LISTA DE TAREFAS:
(1) Transcreva sem nenhuma alteração as linhas das entradas. Comece pela linha que contém "scientific name: Phalacrocorax auritus" e siga até o final das entradas, incluindo as duas pontas.
(2) Retome o texto sobre a cultura popular na obra de Graciliano Ramos e dê continuidade a ele a partir da última frase apresentada.

TEXTO EXTRAÍDO:
- - -

As primeiras tentativas de incorporar ao patrimônio letrado a
visão mítica presente nas cosmogonias americanas,
só foram levadas a cabo pelos modernistas, graças
sobretudo ao ingente trabalho de pesquisa realizado por Mário
de Andrade. Sua tentativa de abolir a distância e a
hierarquização entre cultura de extração
popular e cultura letrada foi realmente significativa, tendo sido
determinante para que a Literatura Brasileira atingisse sua
maioridade.
Na seqüência, contudo, este projeto foi posto de lado
quando o Romance de 30, tomando os rumos do engajamento e da
denúncia da situação de opressão em que
vivia principalmente a população nordestina,
será responsável pela articulação de um
discurso que, por estar inteiramente comprometido com a melhoria da
situação dos oprimidos, procurará neutralizar
todo o misticismo presente na cultura popular por considerar que
é precisamente este misticismo que conforma a postura submissa
dos desfavorecidos face a seus opressores.
Um bom exemplo é Graciliano Ramos que buscou, através
do despojamento da linguagem, traçar um perfil realista da
sociedade nordestina. Não consegue, contudo, deixar de admirar
as produções populares do Nordeste, rico em cantadores
e cordelistas com seu versejar simples e despretencioso. Já em
1936, em Angústia, o escritor homenageia a
figura mais popular no Nordeste, o contador de histórias e,
entre as melhores lembranças da infeliz personagem Luiz da
Silva, está a de José Baía - figura que emerge
repetidas vezes em Infância - que vinha contar-lhe
histórias de onças no copiar.
Depois de escrever a parte mais importante de sua obra, tentando
evacuar a visão de mundo mística do nordestino que
poderia ser a causa da passividade da população face a
uma sociedade degradada, Graciliano deixa vir à tona em
Infância, ficção auto-biográfica, a
admiração que sempre teve pelo que ele chama de "obra
de arte popular".

- - -

ENTRADAS FORNECIDAS:
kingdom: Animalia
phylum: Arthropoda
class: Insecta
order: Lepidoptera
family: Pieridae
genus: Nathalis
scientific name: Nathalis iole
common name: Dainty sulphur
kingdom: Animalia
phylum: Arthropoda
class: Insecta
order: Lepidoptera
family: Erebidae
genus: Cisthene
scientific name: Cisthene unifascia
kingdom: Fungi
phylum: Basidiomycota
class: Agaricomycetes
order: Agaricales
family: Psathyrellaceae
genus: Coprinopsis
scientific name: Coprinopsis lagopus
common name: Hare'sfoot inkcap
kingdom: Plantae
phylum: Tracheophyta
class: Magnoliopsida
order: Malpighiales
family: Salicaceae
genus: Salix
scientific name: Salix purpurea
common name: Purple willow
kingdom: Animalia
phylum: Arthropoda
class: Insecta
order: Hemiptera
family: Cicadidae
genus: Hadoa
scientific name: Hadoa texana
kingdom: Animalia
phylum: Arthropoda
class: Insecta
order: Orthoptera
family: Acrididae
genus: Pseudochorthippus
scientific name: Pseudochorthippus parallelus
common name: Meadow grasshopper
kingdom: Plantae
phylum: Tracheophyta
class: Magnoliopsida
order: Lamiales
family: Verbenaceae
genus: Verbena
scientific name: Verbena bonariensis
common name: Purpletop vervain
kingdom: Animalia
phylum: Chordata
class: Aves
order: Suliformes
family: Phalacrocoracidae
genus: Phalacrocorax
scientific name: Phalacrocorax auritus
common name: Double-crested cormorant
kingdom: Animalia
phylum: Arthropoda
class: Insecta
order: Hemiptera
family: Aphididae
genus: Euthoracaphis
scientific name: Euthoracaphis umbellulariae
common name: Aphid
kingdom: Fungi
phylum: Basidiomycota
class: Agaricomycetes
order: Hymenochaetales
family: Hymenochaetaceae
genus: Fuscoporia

- - -

RESULTADOS:
(1)
scientific name: Phalacrocorax auritus
common name: Double-crested cormorant
kingdom: Animalia
phylum: Arthropoda
class: Insecta
order: Hemiptera
family: Aphididae
genus: Euthoracaphis
scientific name: Euthoracaphis umbellulariae
common name: Aphid
kingdom: Fungi
phylum: Basidiomycota
class: Agaricomycetes
order: Hymenochaetales
family: Hymenochaetaceae
genus: Fuscoporia

(2)
Alfredo Bosi sustenta,em excelente artigo intitulado "Céu,
inferno", que Graciliano Ramos tinha grandes dificuldades em aderir
ao mundo mágico dos sertanejos. Apresenta interessante
comparação com João Guimarães Rosa,
argumentando que "ambos foram observadores agudos de tipos, ambientes
e situações arcaico-populares". Existiria,
porém, uma diferença entre eles: enquanto em Graciliano
Ramos, a mediação ideológica do determinismo o
separa da matéria sertaneja, em Guimarães Rosa, a
mediação da religiosidade popular o aproxima do mundo
mineiro.[1]
O modo de ver os homens e o destino aproxima Rosa da cultura popular,
fazendo com que o autor entre em sintonia com as versões
simbólicas e maravilhosas da realidade que tecem os sertanejos
para superar a extrema carência em que vivem. Na esteira de
Garcia Marques e Alejo Carpentier, Rosa coloca-se diante dos relatos
mágicos e insólitos dos iletrados, interpretando-os
como formas alternativas de narrar os acontecimentos
históricos e de aceitar o destino.
Assim, com Ramos, de modo ainda incipiente, e com Rosa,
explicitamente, começam a ser desbravados os caminhos que
levam à construção de um primeiro nível
de hibridação onde se associam tradição
oral e visão maravilhosa da realidade a elementos da cultura
letrada. Será com José Cândido de Carvalho na
década de 60 e com João Ubaldo Ribeiro, na
década de 80, que estes antagonismos serão
verdadeiramente ultrapassados, havendo uma real
apropriação por parte do escritor dos aportes da
cultura popular que são crioulizados com os da cultura
erudita, tendendo-se a uma dissolução gradativa das
fronteiras que separam as duas vertentes.
Com estes exemplos quisemos mostrar que foi somente a partir da
década de 60 que se deu a plena adesão ao
imaginário mágico, partindo os escritores para um
trabalho de apropriação, reutilização e
reciclagem destas formas que permaneceram em situação
de isolamento e de secundariedade durante largo tempo.
Neste sentido é exemplar a leitura que faz Garbuglio de um
conto de Graciliano Ramos intitulado "Inácio da Catingueira e
Romano".[2]
O crítico paulista serve-se deste texto para mostrar que os
dois personagens representam as duas vertentes culturais brasileiras
que sempre permaneceram incomunicáveis: a popular,
representada pela massa onde os geradores de cultura se mantêm
anônimos (ou quase) e a citadina, representada pela classe dos
senhores.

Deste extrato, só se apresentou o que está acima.